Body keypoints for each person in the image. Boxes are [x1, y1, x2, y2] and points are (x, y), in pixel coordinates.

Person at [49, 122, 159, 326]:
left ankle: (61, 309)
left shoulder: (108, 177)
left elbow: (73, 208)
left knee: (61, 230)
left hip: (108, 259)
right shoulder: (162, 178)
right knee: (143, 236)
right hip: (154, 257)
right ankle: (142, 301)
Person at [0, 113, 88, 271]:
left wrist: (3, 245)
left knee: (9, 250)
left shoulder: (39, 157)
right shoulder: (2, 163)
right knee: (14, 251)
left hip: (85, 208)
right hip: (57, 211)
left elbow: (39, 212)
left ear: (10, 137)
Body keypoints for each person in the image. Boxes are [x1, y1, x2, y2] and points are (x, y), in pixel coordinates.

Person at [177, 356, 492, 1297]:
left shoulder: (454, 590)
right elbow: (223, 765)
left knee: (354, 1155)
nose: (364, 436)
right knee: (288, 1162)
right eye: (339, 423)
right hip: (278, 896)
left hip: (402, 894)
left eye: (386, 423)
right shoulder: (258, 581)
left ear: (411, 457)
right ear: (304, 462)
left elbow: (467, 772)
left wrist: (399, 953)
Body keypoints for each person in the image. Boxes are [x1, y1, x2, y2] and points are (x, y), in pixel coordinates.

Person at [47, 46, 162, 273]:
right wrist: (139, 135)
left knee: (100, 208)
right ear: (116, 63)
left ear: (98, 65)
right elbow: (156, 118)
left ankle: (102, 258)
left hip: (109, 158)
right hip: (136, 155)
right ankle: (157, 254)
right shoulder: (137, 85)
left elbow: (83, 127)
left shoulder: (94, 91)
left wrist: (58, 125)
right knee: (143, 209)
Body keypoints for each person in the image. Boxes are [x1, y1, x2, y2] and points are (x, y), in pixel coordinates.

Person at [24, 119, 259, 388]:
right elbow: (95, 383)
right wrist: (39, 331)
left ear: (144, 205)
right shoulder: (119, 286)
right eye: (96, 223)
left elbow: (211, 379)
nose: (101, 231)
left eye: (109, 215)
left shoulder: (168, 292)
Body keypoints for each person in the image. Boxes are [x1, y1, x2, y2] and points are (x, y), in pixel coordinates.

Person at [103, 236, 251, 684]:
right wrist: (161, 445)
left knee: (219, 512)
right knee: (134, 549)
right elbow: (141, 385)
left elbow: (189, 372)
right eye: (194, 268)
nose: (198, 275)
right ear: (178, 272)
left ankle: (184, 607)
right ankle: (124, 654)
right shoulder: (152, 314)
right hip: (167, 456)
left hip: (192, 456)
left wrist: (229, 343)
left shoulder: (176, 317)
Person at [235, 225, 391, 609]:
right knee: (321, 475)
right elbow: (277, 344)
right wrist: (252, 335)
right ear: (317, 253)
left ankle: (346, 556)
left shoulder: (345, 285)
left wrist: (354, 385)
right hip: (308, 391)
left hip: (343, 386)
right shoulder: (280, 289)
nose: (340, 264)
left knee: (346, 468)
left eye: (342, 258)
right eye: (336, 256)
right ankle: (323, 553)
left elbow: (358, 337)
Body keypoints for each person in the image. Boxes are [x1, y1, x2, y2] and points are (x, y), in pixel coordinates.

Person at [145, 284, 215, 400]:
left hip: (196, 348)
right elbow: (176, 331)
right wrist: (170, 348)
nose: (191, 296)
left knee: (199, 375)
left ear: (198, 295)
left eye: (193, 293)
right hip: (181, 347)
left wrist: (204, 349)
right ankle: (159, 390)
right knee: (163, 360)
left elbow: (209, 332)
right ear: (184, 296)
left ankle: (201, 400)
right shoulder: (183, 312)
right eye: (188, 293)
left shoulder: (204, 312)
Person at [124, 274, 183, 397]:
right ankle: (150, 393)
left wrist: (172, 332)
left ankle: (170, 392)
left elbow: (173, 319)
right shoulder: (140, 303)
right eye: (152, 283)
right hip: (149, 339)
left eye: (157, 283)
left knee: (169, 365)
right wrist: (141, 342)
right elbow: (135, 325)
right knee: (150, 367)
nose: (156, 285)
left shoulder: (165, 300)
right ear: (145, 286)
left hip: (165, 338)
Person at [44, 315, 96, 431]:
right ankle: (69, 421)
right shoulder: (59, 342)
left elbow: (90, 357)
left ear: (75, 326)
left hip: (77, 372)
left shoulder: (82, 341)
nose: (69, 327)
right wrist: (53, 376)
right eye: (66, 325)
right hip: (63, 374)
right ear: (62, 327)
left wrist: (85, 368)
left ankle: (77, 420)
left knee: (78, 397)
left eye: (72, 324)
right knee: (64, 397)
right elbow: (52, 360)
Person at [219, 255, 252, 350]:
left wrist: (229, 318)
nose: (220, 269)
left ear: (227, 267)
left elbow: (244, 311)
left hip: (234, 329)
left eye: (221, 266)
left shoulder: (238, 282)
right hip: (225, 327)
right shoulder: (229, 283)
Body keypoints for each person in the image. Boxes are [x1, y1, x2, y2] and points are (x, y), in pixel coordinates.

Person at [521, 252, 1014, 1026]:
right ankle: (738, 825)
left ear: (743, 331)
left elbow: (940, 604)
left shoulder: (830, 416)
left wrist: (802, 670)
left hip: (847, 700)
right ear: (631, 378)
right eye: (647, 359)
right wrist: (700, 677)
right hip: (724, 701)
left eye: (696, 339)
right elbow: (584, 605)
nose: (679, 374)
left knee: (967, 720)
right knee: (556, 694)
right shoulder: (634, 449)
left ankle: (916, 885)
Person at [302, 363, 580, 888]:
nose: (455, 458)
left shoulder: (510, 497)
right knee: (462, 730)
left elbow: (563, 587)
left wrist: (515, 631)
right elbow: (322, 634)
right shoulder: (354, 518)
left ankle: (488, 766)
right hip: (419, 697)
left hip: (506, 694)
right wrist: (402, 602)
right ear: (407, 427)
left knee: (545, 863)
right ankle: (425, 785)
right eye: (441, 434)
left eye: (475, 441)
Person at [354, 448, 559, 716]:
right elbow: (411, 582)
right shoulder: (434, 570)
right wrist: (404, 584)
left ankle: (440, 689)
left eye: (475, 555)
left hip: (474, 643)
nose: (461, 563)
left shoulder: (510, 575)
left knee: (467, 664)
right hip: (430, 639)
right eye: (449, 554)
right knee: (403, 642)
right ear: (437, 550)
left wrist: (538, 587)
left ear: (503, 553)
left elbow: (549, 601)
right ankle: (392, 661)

* * *

▶ Exercise aim
Out of the data above, transcribe exactly and only the lines starting with the line that has "left ankle: (61, 309)" and going on through the line that has "left wrist: (399, 953)", both included.

▶ Task result
left ankle: (61, 309)
left shoulder: (108, 177)
left elbow: (73, 208)
left knee: (61, 230)
left hip: (108, 259)
right shoulder: (162, 178)
right knee: (143, 236)
right hip: (154, 257)
right ankle: (142, 301)
Person at [0, 113, 88, 271]:
left wrist: (3, 245)
left knee: (9, 250)
left shoulder: (39, 157)
right shoulder: (2, 163)
right knee: (14, 251)
left hip: (85, 208)
right hip: (57, 211)
left elbow: (39, 212)
left ear: (10, 137)
Body keypoints for each person in the image. Boxes are [x1, y1, x2, y2] and points are (x, y), in pixel coordinates.

Person at [177, 356, 492, 1297]:
left shoulder: (454, 590)
right elbow: (223, 765)
left knee: (354, 1155)
nose: (364, 436)
right knee: (288, 1162)
right eye: (339, 423)
right hip: (278, 896)
left hip: (402, 894)
left eye: (386, 423)
right shoulder: (258, 581)
left ear: (411, 457)
right ear: (304, 462)
left elbow: (467, 772)
left wrist: (399, 953)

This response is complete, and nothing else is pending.